-- Data provided follows --
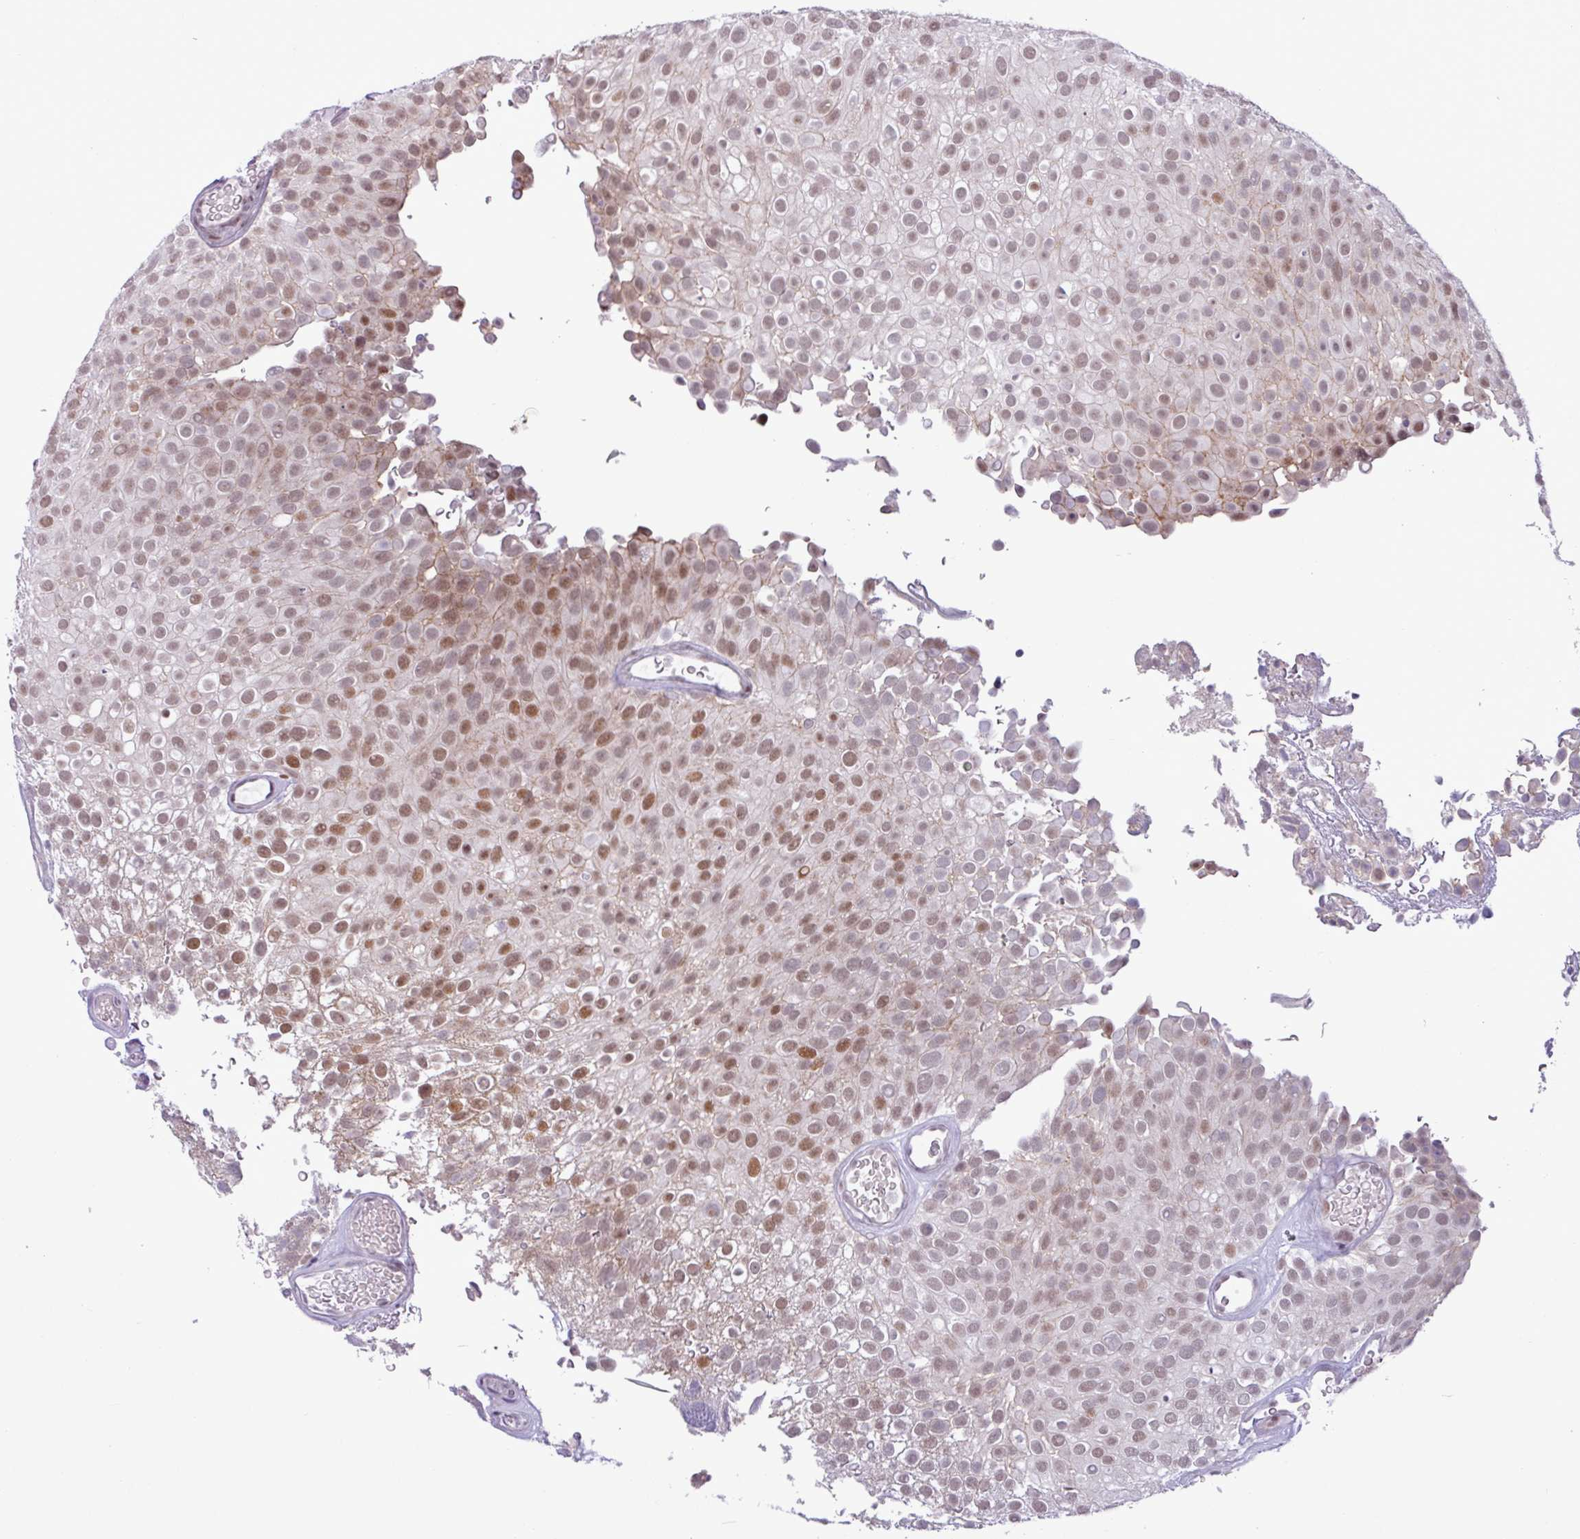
{"staining": {"intensity": "moderate", "quantity": ">75%", "location": "nuclear"}, "tissue": "urothelial cancer", "cell_type": "Tumor cells", "image_type": "cancer", "snomed": [{"axis": "morphology", "description": "Urothelial carcinoma, Low grade"}, {"axis": "topography", "description": "Urinary bladder"}], "caption": "Immunohistochemistry photomicrograph of neoplastic tissue: human urothelial cancer stained using immunohistochemistry (IHC) demonstrates medium levels of moderate protein expression localized specifically in the nuclear of tumor cells, appearing as a nuclear brown color.", "gene": "NOTCH2", "patient": {"sex": "male", "age": 78}}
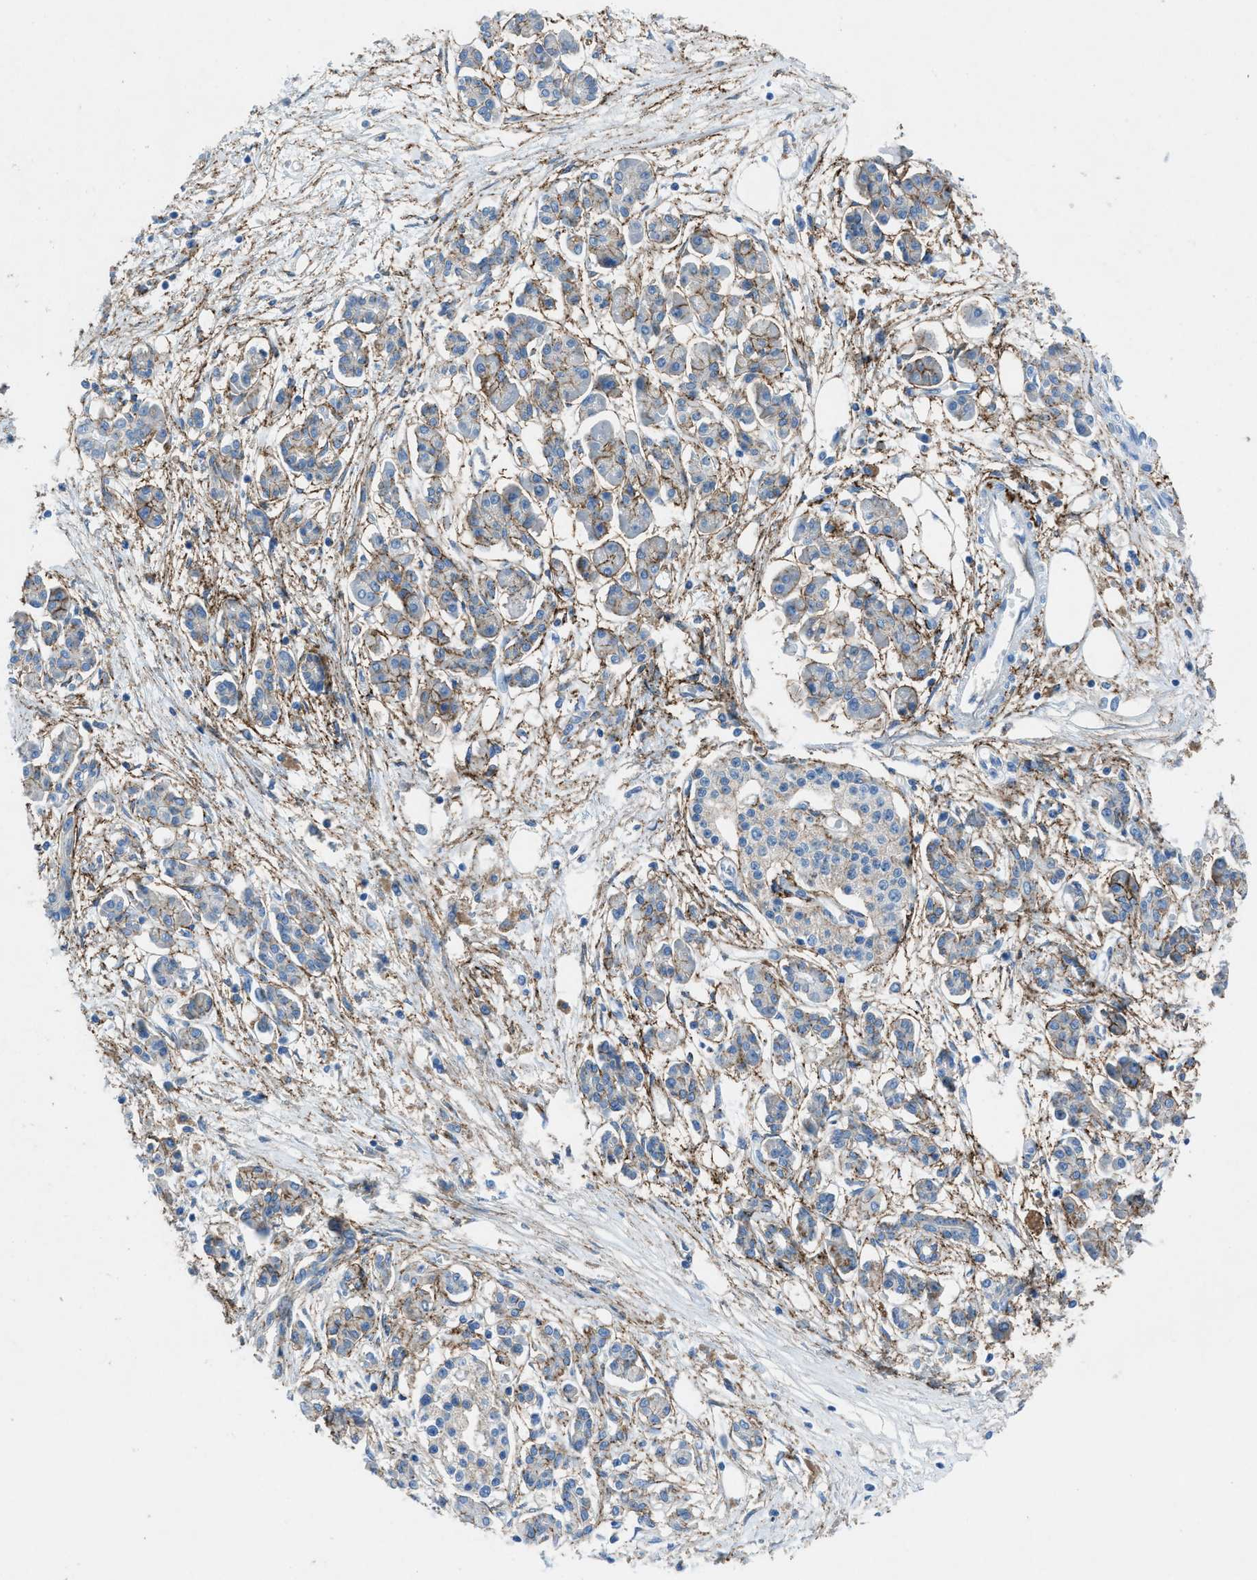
{"staining": {"intensity": "weak", "quantity": "<25%", "location": "cytoplasmic/membranous"}, "tissue": "pancreatic cancer", "cell_type": "Tumor cells", "image_type": "cancer", "snomed": [{"axis": "morphology", "description": "Adenocarcinoma, NOS"}, {"axis": "topography", "description": "Pancreas"}], "caption": "This image is of pancreatic cancer stained with immunohistochemistry (IHC) to label a protein in brown with the nuclei are counter-stained blue. There is no positivity in tumor cells.", "gene": "PTGFRN", "patient": {"sex": "female", "age": 77}}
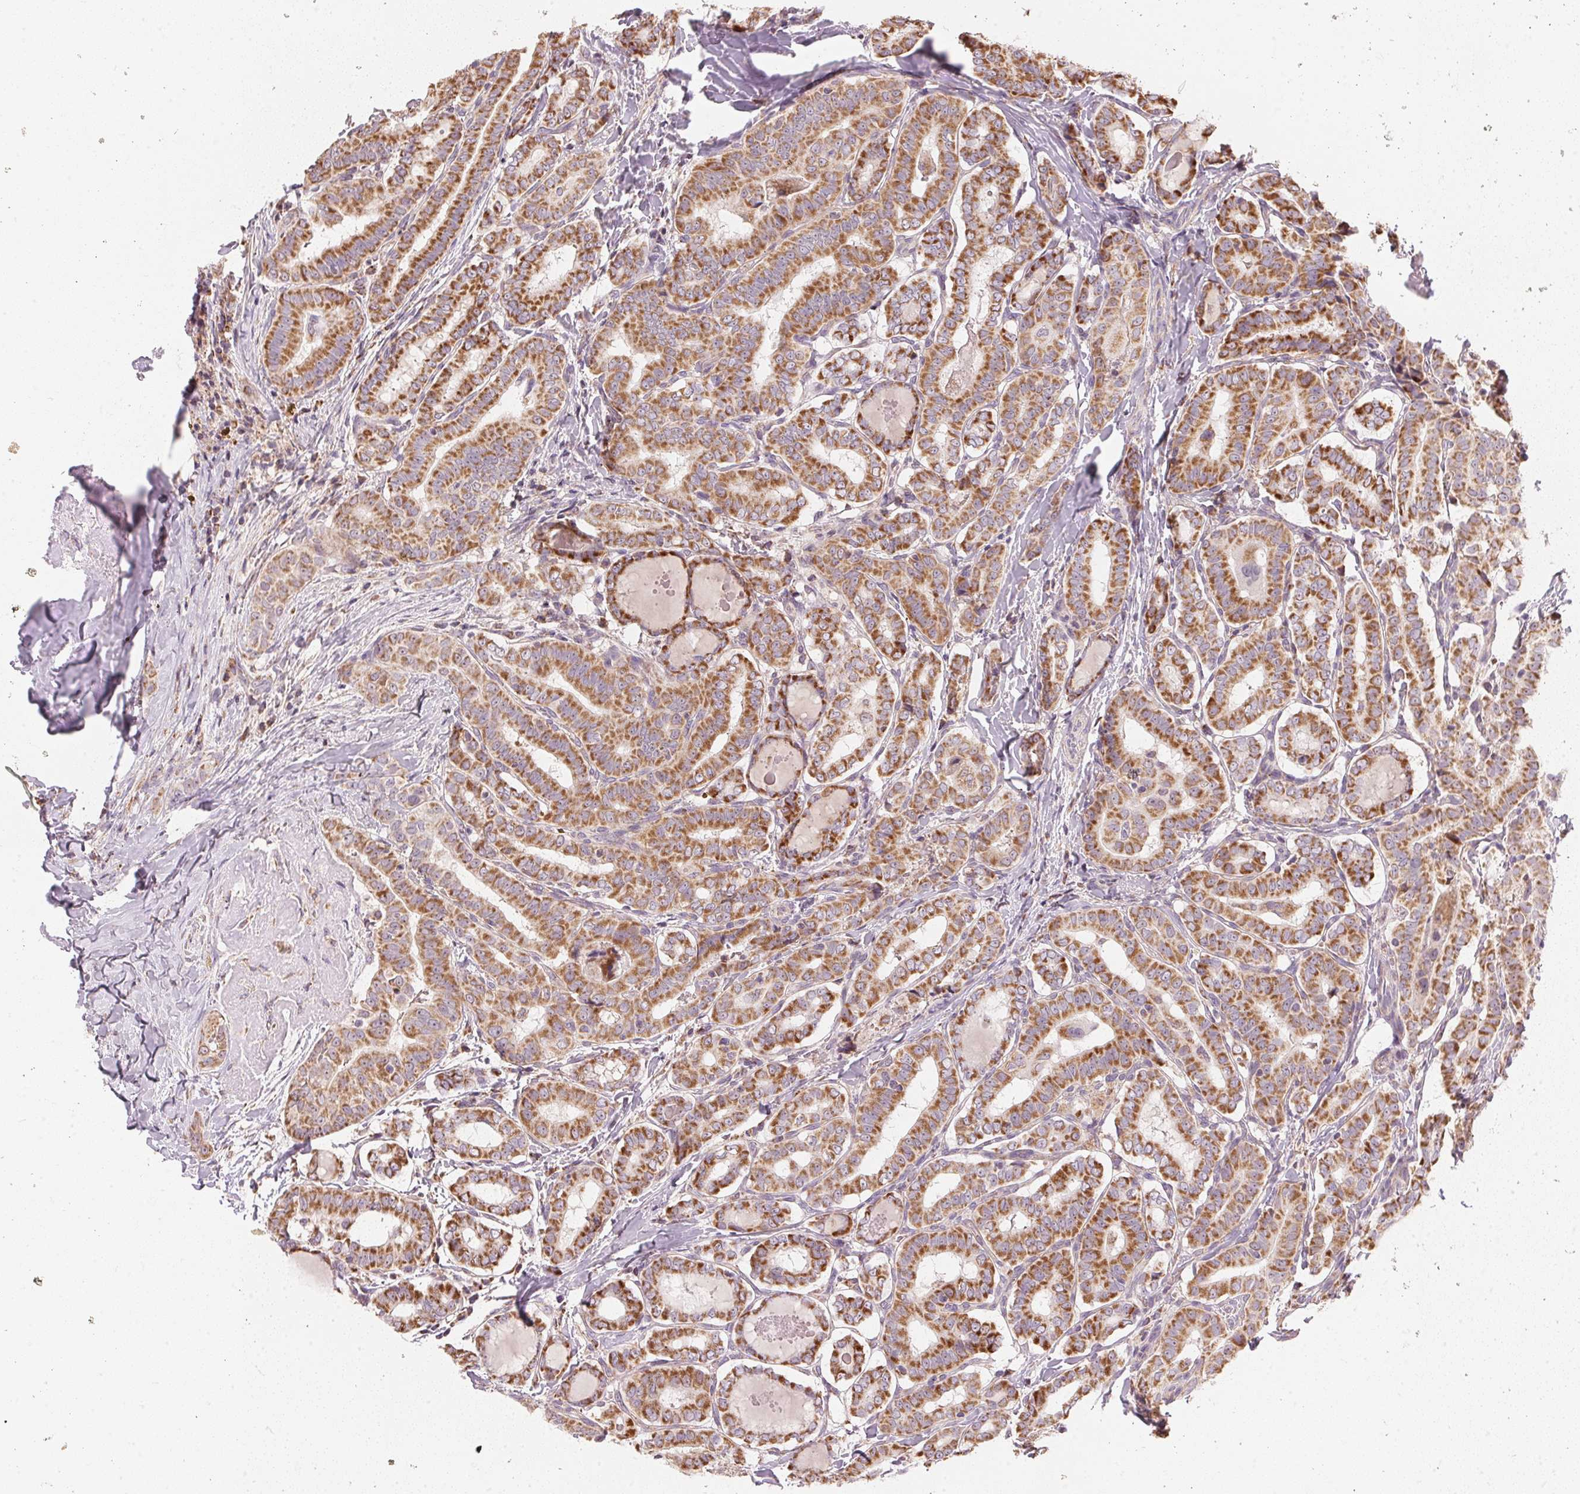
{"staining": {"intensity": "strong", "quantity": ">75%", "location": "cytoplasmic/membranous"}, "tissue": "thyroid cancer", "cell_type": "Tumor cells", "image_type": "cancer", "snomed": [{"axis": "morphology", "description": "Papillary adenocarcinoma, NOS"}, {"axis": "morphology", "description": "Papillary adenoma metastatic"}, {"axis": "topography", "description": "Thyroid gland"}], "caption": "Thyroid papillary adenocarcinoma stained with immunohistochemistry shows strong cytoplasmic/membranous expression in about >75% of tumor cells.", "gene": "COQ7", "patient": {"sex": "female", "age": 50}}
-- Data provided concluded --
_Task to complete_
Take from the listing above each line that contains the string "female".

_Solution to the exercise_
{"staining": {"intensity": "weak", "quantity": "<25%", "location": "cytoplasmic/membranous"}, "tissue": "pancreatic cancer", "cell_type": "Tumor cells", "image_type": "cancer", "snomed": [{"axis": "morphology", "description": "Adenocarcinoma, NOS"}, {"axis": "topography", "description": "Pancreas"}], "caption": "This image is of pancreatic cancer stained with immunohistochemistry (IHC) to label a protein in brown with the nuclei are counter-stained blue. There is no positivity in tumor cells.", "gene": "PTGFRN", "patient": {"sex": "female", "age": 77}}
{"staining": {"intensity": "strong", "quantity": ">75%", "location": "cytoplasmic/membranous"}, "tissue": "thyroid cancer", "cell_type": "Tumor cells", "image_type": "cancer", "snomed": [{"axis": "morphology", "description": "Papillary adenocarcinoma, NOS"}, {"axis": "morphology", "description": "Papillary adenoma metastatic"}, {"axis": "topography", "description": "Thyroid gland"}], "caption": "Thyroid papillary adenocarcinoma stained with immunohistochemistry shows strong cytoplasmic/membranous expression in about >75% of tumor cells.", "gene": "COQ7", "patient": {"sex": "female", "age": 50}}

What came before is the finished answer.